Dans Les Filles d’Olfa, des artifices de miroirs réels ou fictifs pour approcher une vérité plus essentielle.

Inventifs et attentifs, les films de Kaouther Ben Hania, Thierno Souleymane Diallo et Frederick Wiseman explorent de multiples voies d’accès aux réalités du monde.

Ce 5 juillet sortent sur les grands écrans trois films qui rendent sensible la richesse et la diversité de ce qu’on englobe sous le terme «documentaire».

Ce sont bien, autant que ce terme signifie quelque chose, des documentaires, et des documentaires remarquables. Ce sont à part entière des œuvres de cinéma, mais aussi trois manifestations de la diversité des manières d’activer le cinéma documentaire, d’une actualité absolue aussi bien quant à leur sujet que quant à leur méthode.

Cela vaut à l’évidence pour Les Filles d’Olfa, qui fut un des événements de la compétition officielle du Festival de Cannes cette année, un endroit où on trouve aussi rarement des documentaires que des films de réalisatrices tunisiennes. Les formes de l’enquête sur un cas ô combien réel, à travers la mise en place de dispositifs empruntés à la fiction, dispositifs explicités par le film lui-même, sont exemplaires de toute une dynamique actuellement en cours.

================

▸ **Exercice A**
Pour chaque affirmation, dites si elle est conforme au texte sur les trois documentaires, par oui ou non, en citant à l'identique les mots du texte qui tranchent. (i) Les trois films sortent en salle le 5 juillet. (ii) Les Filles d'Olfa a été montré hors compétition au Festival de Cannes. (iii) Les Filles d'Olfa reprend des dispositifs venus de la fiction.
▸ **Exercice B**
Poursuivez le texte sur les trois documentaires à partir de sa dernière phrase.
Ces items n'ont aucun lien avec le texte sur les trois documentaires.

▸ **Données fournies**
================

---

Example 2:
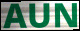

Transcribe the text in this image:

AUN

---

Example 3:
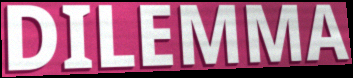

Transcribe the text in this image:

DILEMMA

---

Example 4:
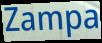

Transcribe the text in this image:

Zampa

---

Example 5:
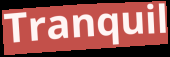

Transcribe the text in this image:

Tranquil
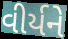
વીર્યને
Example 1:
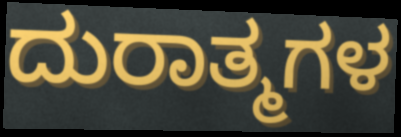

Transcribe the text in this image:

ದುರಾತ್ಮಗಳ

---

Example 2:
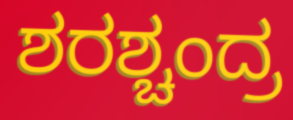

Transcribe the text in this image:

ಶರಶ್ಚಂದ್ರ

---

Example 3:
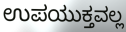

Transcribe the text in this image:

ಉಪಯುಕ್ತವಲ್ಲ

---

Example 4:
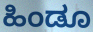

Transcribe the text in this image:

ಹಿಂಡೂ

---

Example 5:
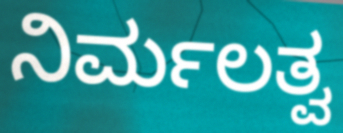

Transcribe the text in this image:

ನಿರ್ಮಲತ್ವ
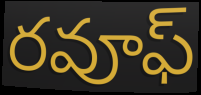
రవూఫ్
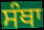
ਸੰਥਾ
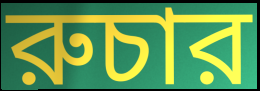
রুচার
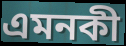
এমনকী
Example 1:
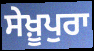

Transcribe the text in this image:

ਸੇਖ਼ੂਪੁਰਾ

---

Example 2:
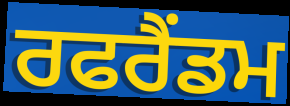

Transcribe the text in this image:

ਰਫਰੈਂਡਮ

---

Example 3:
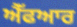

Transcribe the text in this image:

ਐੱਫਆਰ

================

▸ **Réponse A**
(i) Oui : « Ce 5 juillet sortent sur les grands écrans trois films ».
(ii) Non : « qui fut un des événements de la compétition officielle du Festival de Cannes ».
(iii) Oui : « la mise en place de dispositifs empruntés à la fiction ».

▸ **Réponse B**
Si le thème est bien différent, on trouve une variante du dispositif documentaire/fiction avec Au cimetière de la pellicule: autre approche qui se déploie actuellement, celle de l’intervention à l’écran du réalisateur, qui se met en scène comme personnage de fiction pour ouvrir à la compréhension de faits réels, qu’ils soient historiques ou contemporains.

Et cela vaut pour un film pourtant réalisé il y a un demi-siècle (mais resté inédit en salles), Welfare, qui multiplie les propositions formelles –cadre, montage, son…– afin de donner accès à la complexité de l’univers qu’il évoque.

«Les Filles d’Olfa», de Kaouther Ben Hania

Le nouveau film de la cinéaste découverte grâce à l’étonnant Le Challat de Tunis croise dispositif de mise en scène très élaboré et plongée dans une réalité terriblement crue.

Cette réalité, ce fut d’abord celle de cette femme, Olfa, ouvrière et mère de famille ayant affronté les règles sociales de son pays, la Tunisie, en élevant ses quatre filles après le départ d’un mari qu’elle n’a jamais laissé imposer sa loi –quitte à ce qu’elle impose la sienne propre à ses filles.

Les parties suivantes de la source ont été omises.